2) Once your code is signed, you can run a build on verified-only code artifacts, which can produce a build artifact. But if the server doing the build is compromised, you can just put anything at all in the built artifact before it's signed. Sure, you had signed code, but if I can inject my own code into the compiler (or whatever) or just take over the build process and give it my own code, then I can make any kind of build artifact I want.

The only way I can think to "confirm" this build artifact is genuine is to get multiple hosts to independently build the artifact identically and compare them. So you have to have reproducible builds. Which I don't think many people have.

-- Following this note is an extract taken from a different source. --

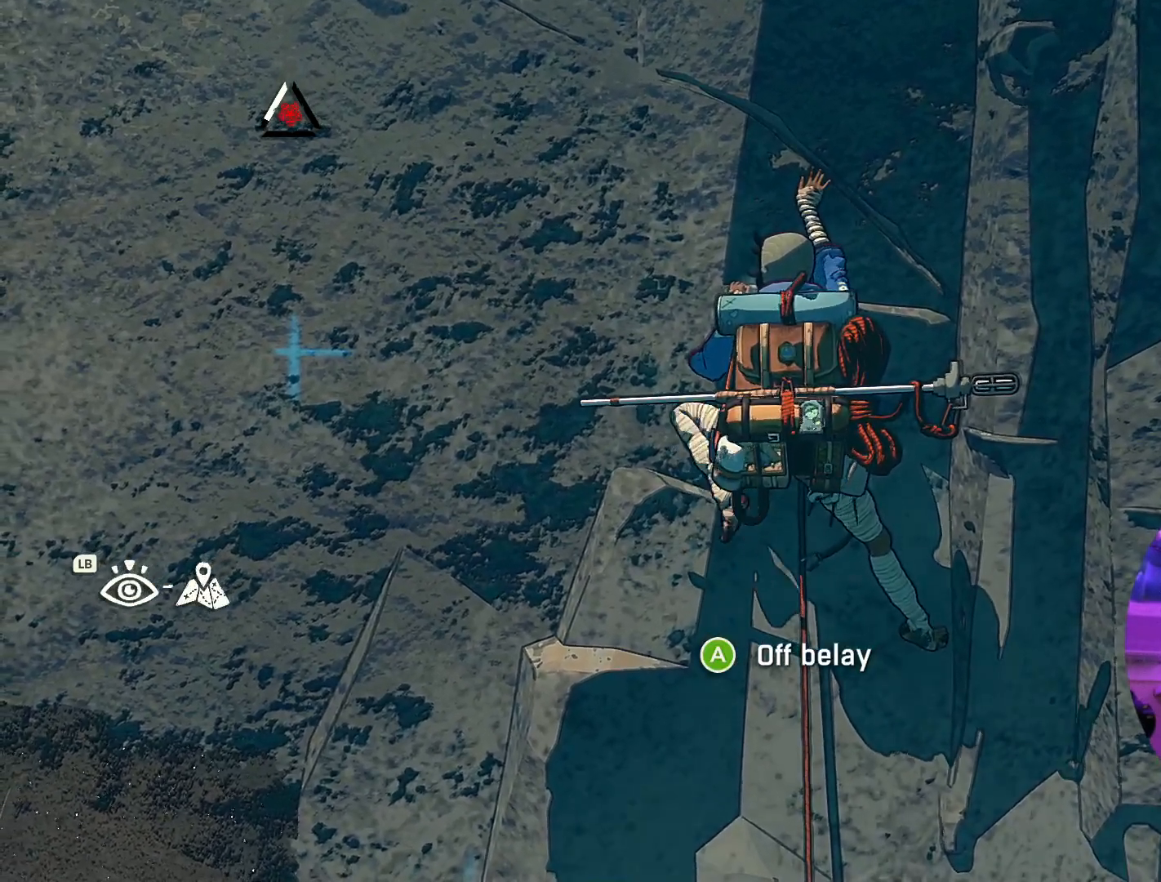
{"buttons": [], "left_stick": "center", "right_stick": "center", "events": [[17, "left_stick", "center"], [183, "left_stick", "up-left"], [333, "left_stick", "center"]]}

So, what part of the pipeline am I missing?

2 comments

> The only way I can think to "confirm" this build artifact is genuine is to get multiple hosts to independently build the artifact identically and compare them. So you have to have reproducible builds. Which I don't think many people have.

This is an excellent idea, and has been done for Bitcoin and other projects: https://github.com/devrandom/gitian-builder It's probably troublesome to setup for a new project of significant size.

You need reproducible builds, a trusted compiler, or an audit of the compiled binaries. Most of us go for the “trusted compiler” approach, and just really hope we’re right.